KATHMANDU, NOVEMBER 2

Media Action Nepal, a media rights advocacy organization, has called on the government to abolish impunity for crimes against journalists, claiming that it is a continual impediment to free press in Nepal.

Issuing a statement today to mark the 'International Day to End Impunity for Crimes against Journalists' (IDEI), Media Action Nepal has urged Nepali authorities to implement measures to counter the existing culture of impunity.

"A total of 35 journalists have been killed in Nepal since 1996, only five have been subject to the judicial process.

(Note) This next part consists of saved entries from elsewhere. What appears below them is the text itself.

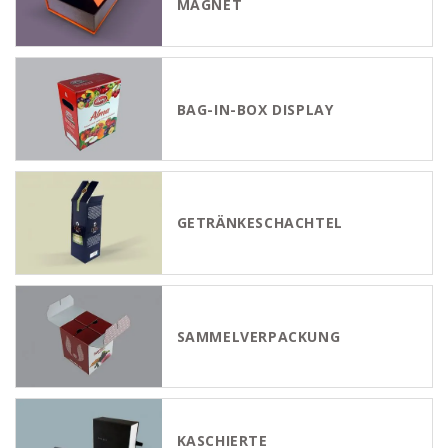
MAGNET
BAG-IN-BOX DISPLAY
GETRÄNKESCHACHTEL
SAMMELVERPACKUNG
KASCHIERTE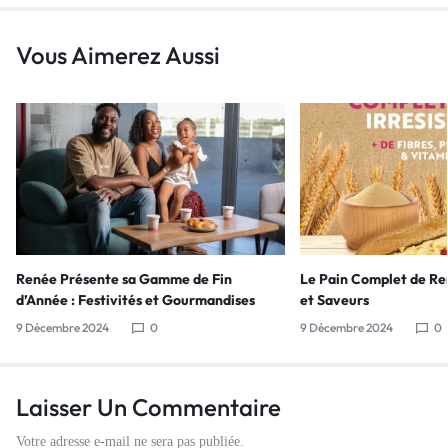
Vous Aimerez Aussi
Renée Présente sa Gamme de Fin
Le Pain Complet de Ren
d’Année : Festivités et Gourmandises
et Saveurs
9 Décembre 2024
0
9 Décembre 2024
0
Laisser Un Commentaire
Votre adresse e-mail ne sera pas publiée.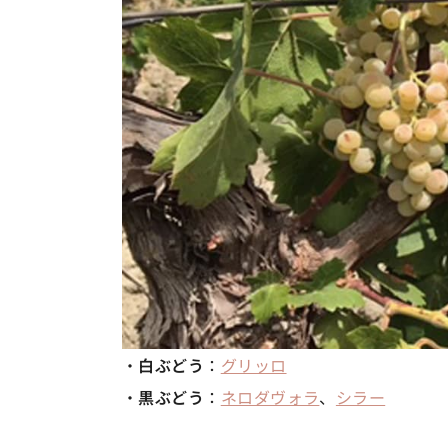
・
白ぶどう
：
グリッロ
・
黒ぶどう
：
ネロダヴォラ
、
シラー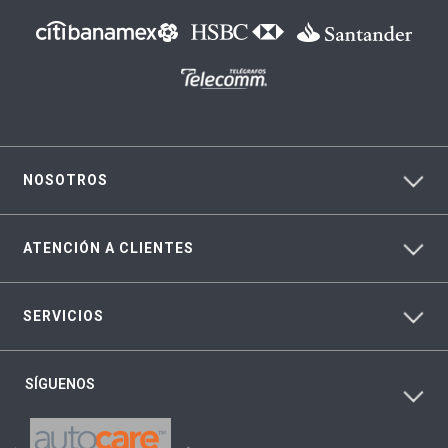
NOSOTROS
ATENCIÓN A CLIENTES
SERVICIOS
SÍGUENOS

The whereabouts of four journalists including Milan Nepali, Prakash Singh Thakuri, Madan Paudel and Chitra Narayan Shrestha remains unknown.

More than two-thirds of cases that include the killing and disappearances of journalists have not been investigated by the Nepali authorities," the statement reads.

"Though no journalists have been killed in recent years in Nepal, their safety has become more difficult to ensure due to the government's indisposition to arrest perpetrators involved in killing journalists during and after the 10-year long political conflict," said Laxman Datt Pant, Chairperson of Media Action Nepal.

The government and political leadership have failed to fulfill their commitment to arrest the perpetrators of crimes against journalists and provide justice to victims, Pant added.

According to Media Action Nepal, the transitional justice institutions of Nepal such as the Truth and Reconciliation Commission (TRC) and the Commission for the Investigation on Enforced Disappeared Persons (CIEDP), have been failed to investigate or recommend to the government that reparation is offered to victims of the conflict in the cases of murdered and missing journalists.

These commissions have not yet investigated the complaints lodged on incidents relating to the murder and disappearance of journalists.

Chairperson Pant urged that in addition to introducing an effective state policy to end impunity for crimes against journalists, the Government of Nepal must implement its commitment towards independent and free media to combat fear and self-censorship among journalists.